Explaining how an inventor would be better (or even different) than an innovator is difficult – and I’m certain I carry a personal definition, so I make here no promises of delivering this to you. And as I scribble this, I’m very aware of being an innovator myself. With ‘hopes’ of a future, and ‘responsibilities’ of a kind, and with the ‘borrowed’ world view I have, I feel almost incapable of being an inventor.

And as the echo hits my mind again – I recall there is a certain someone who knows when he’ll be done with life – or at least, he claims to. Not that I’m going to drive the same point home – but the same bottom line – death AT WILL.

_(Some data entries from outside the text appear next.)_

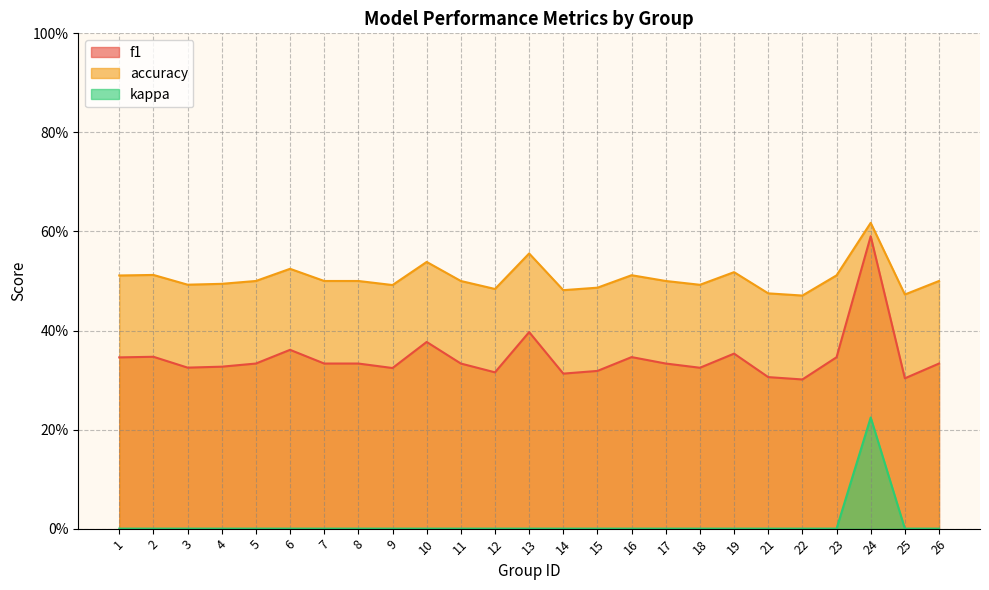

Where is the first local maximum for kappa?

24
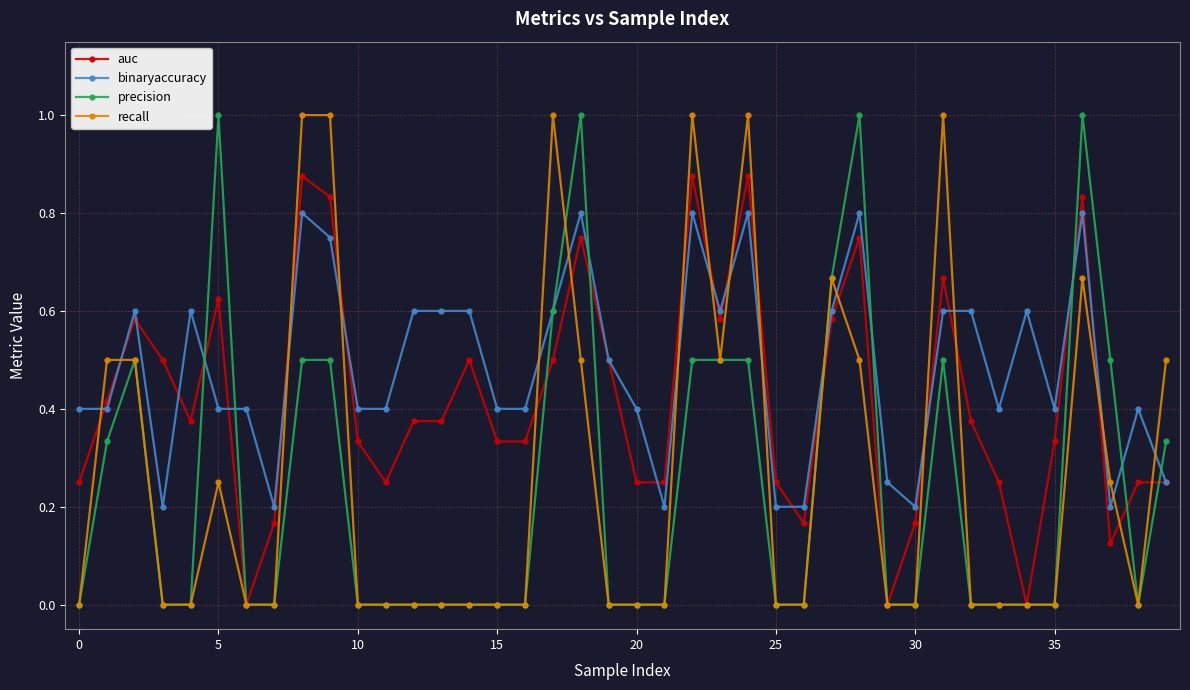

What are all the series names shown in the legend?

auc, binaryaccuracy, precision, recall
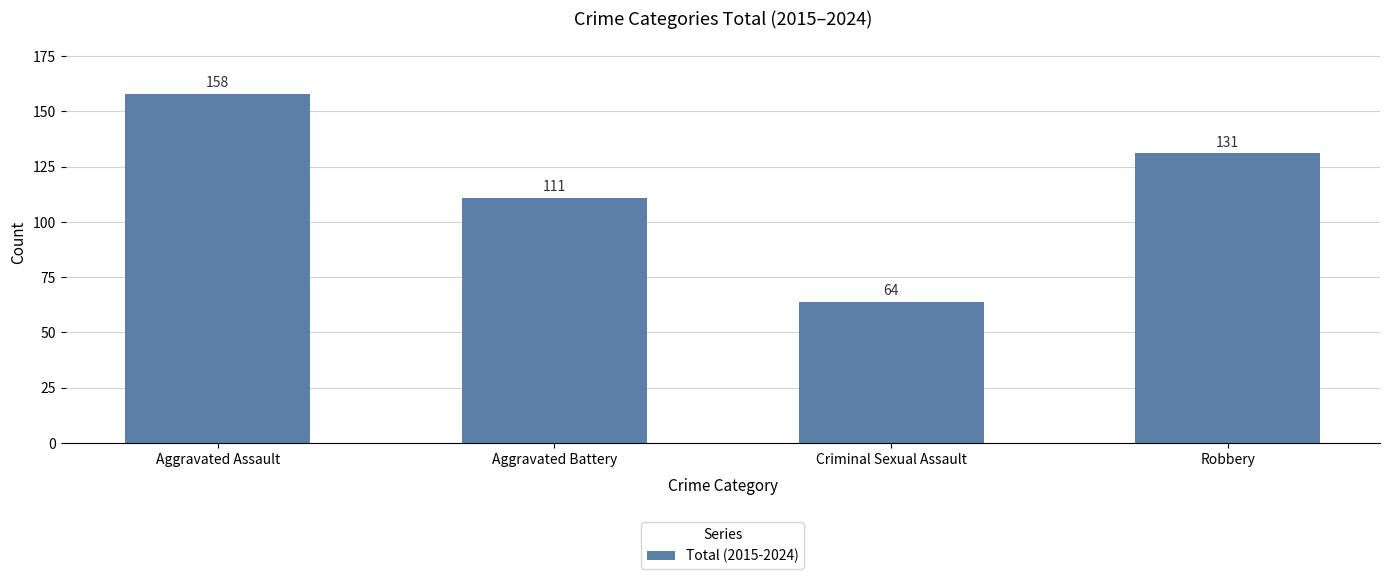

What is the difference between the maximum and minimum values?

94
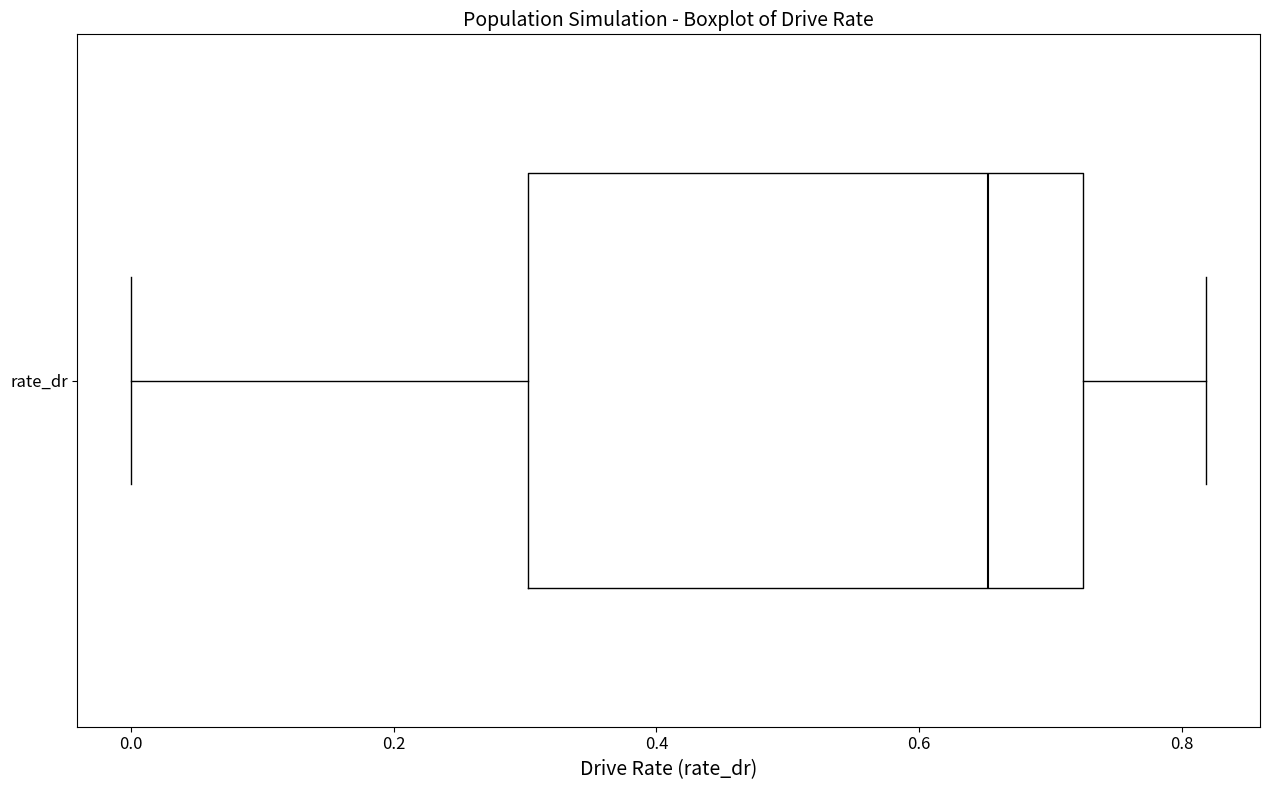

Where does the right whisker of the box for rate_dr end on the x-axis? The values are not printed on the chart, so give them approximately, as read against the axis.

0.82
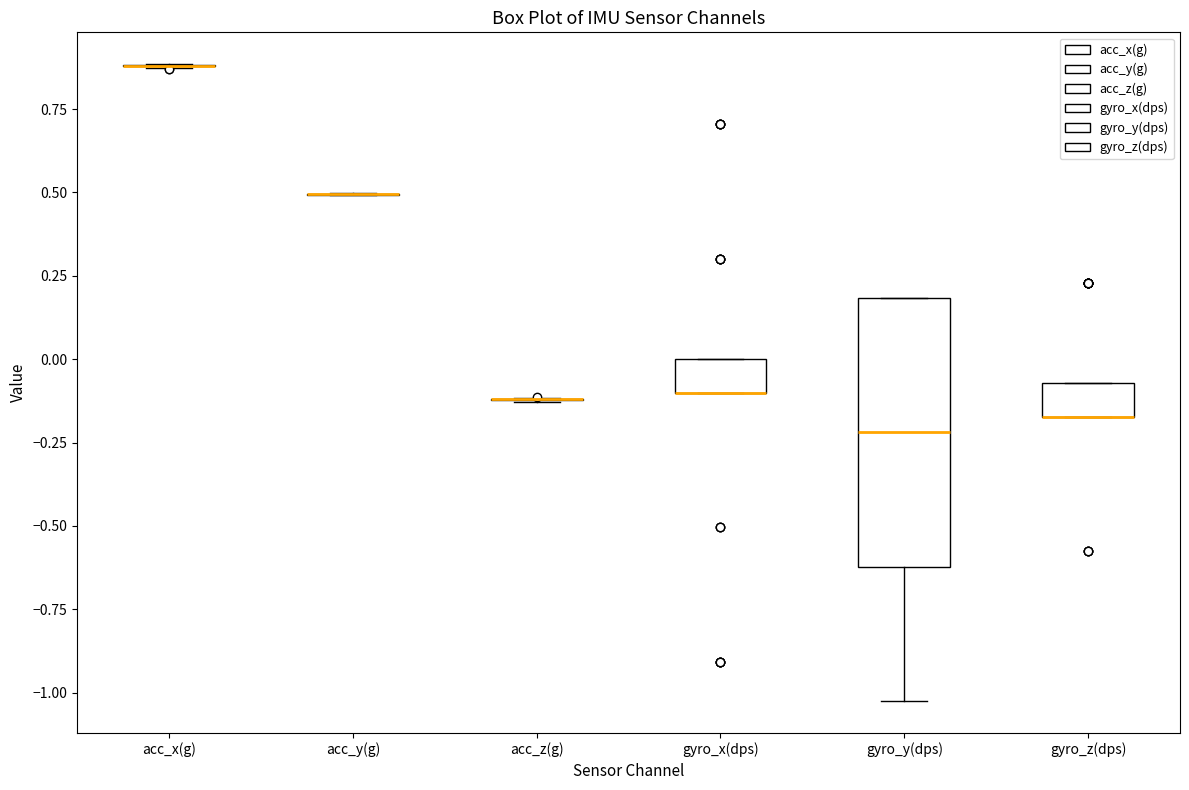

Where is the lower edge of the box for gyro_y(dps) on the y-axis? The values are not printed on the chart, so give them approximately, as read against the axis.

-0.60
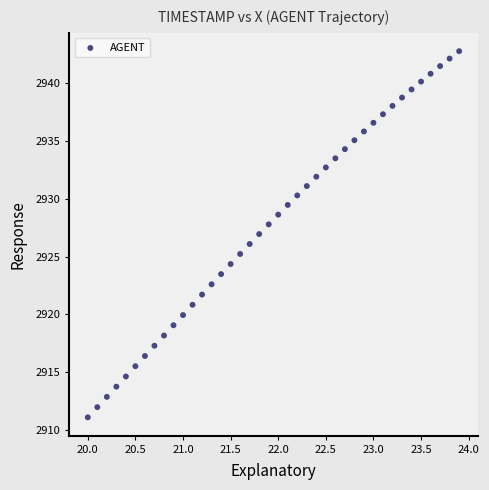

What is the range of X values (max minus min)?

3.9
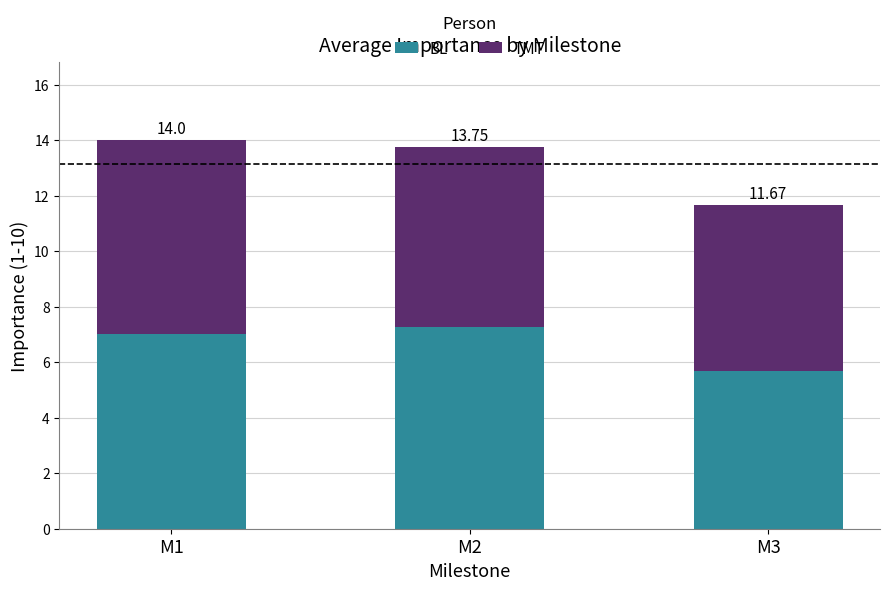

How many bars are there in total?

3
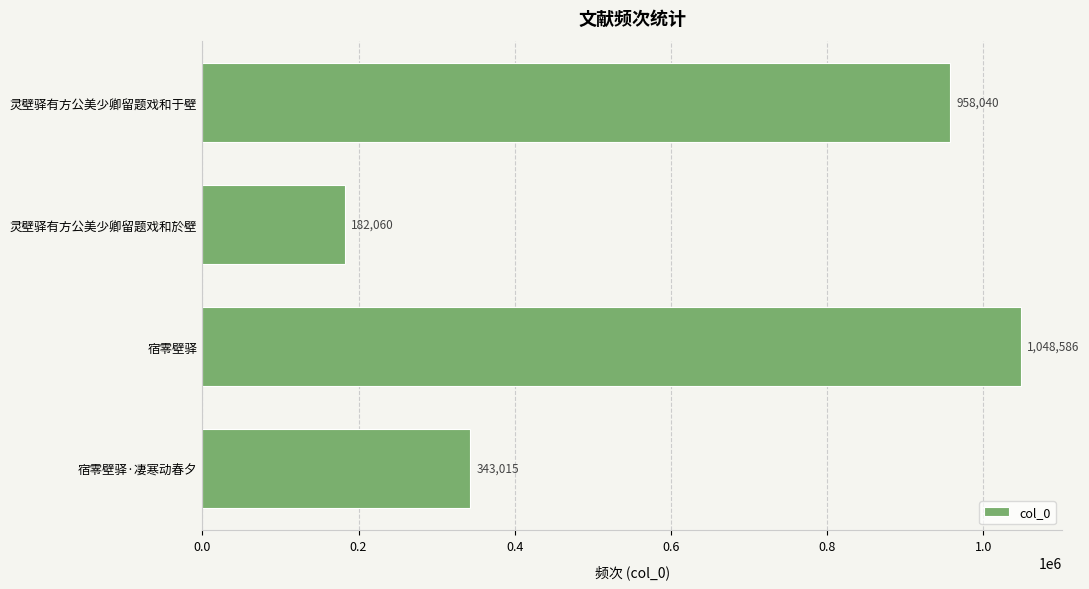

List the labels in order of value, smallest first.

灵壁驿有方公美少卿留题戏和於壁, 宿零壁驿·凄寒动春夕, 灵壁驿有方公美少卿留题戏和于壁, 宿零壁驿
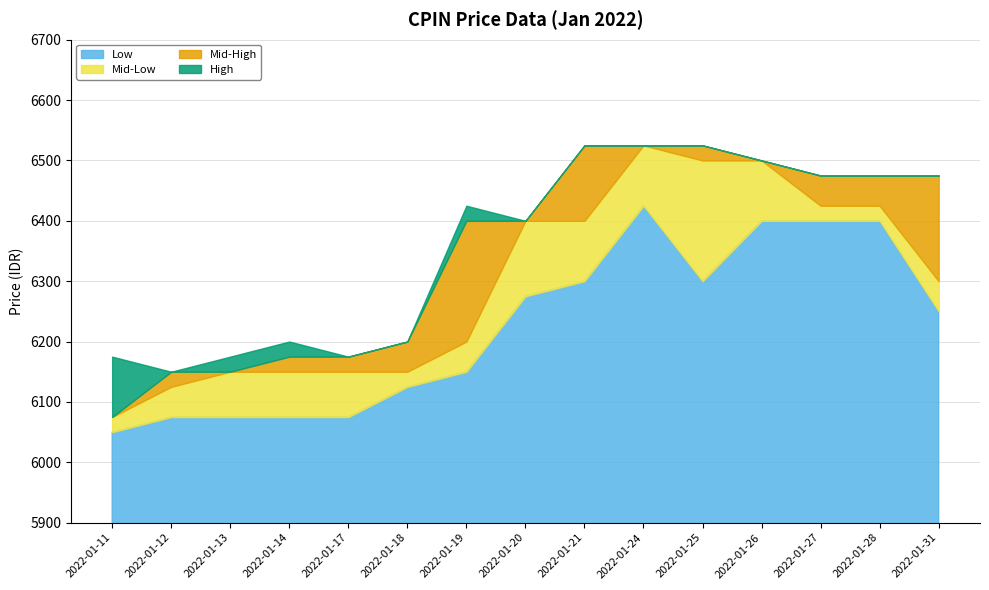

What is the lowest value of the Low series?

6050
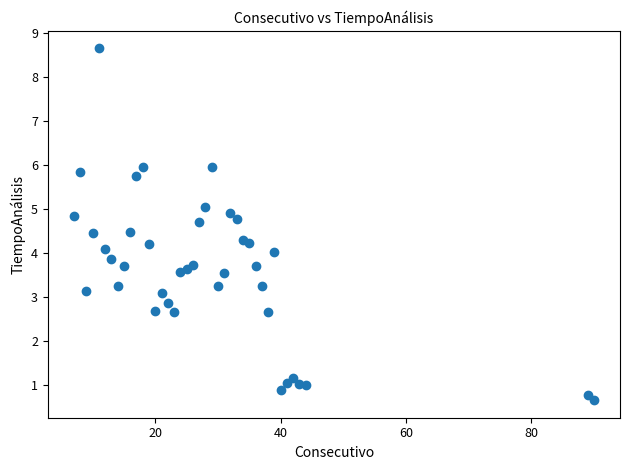

What is the range of Y values (max minus min)?

8.0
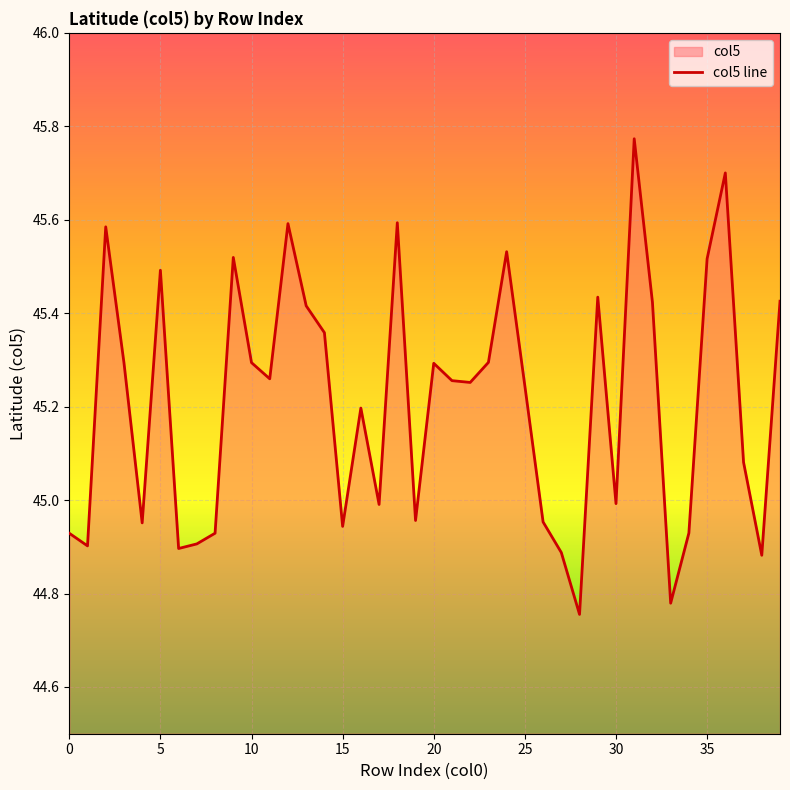

How many values exceed 45?

24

How many times have you wanted a trip, an examination, a meeting, a movie, a moment to end at the exact same instance – and leave you with that feeling forever! And how many times did you repent to stretch it – and showed desperation to get it back?

Yes, at times life’s good, and at times it’s bad. But at times it’s high! And don’t you live for those moments!? What if you identified the highest point of your life? Would life be worth more? Would you remain hopeful of feeling higher some day – would you still look out for futile purposes (assuming God made you for one specifically) and pleasures – would you still want to keep exploring more – would you give in to your redundant responsibilities and the cycle of life – OR would you, even for a split second, decide of surrendering yourself to nature, to end your life on this best of moments where you’d have nothing evil on your mind to take back in heaven?!

I know it’s a tough call – listen to Hallelujah, Fade Out, and more – pay a visit to Ajanta, Puri or Varkala – sip Mochachillo/ Kahwa @ CCD/InfiniTea – spend an evening with the best of your friends – contemplate – make plans to earn millions in an evening (for women: making plans of spending all of it the following evening :P) – dream of rearing a child. And you certainly realize there’s never a highest point, atleast not an identifiable one – hope carries you, pumping you and making you live for more.

But then I go back and compare proportions of times that left me with good feelings to those that left me with the bad ones. (Trouble, tension, EMPTINESS, monotony, boredom, greed, craving, fear, loneliness, compulsions, unhappiness) vs. (Bliss, fun, joy, excitement, anticipation, thrill, happiness, others…). And then I find large parts of it go plain and dry. And I wonder what hope gives me?!

When you write something like this, and you really don’t expect people to welcome it/ appreciate it/ even comprehend it, do you really blog it? Is an idea as ridiculous as – death at will; even worse, suggested at the highest point of your life – even worth consideration? I don’t know.

I’m not sure what death will bring me. But I’m sure it’ll release me of the pain of being an innovator, and being aware of it. I’d wish to live, invent and fall off the globe… And as sure as I am it probably won’t happen – one can't guarantee :D.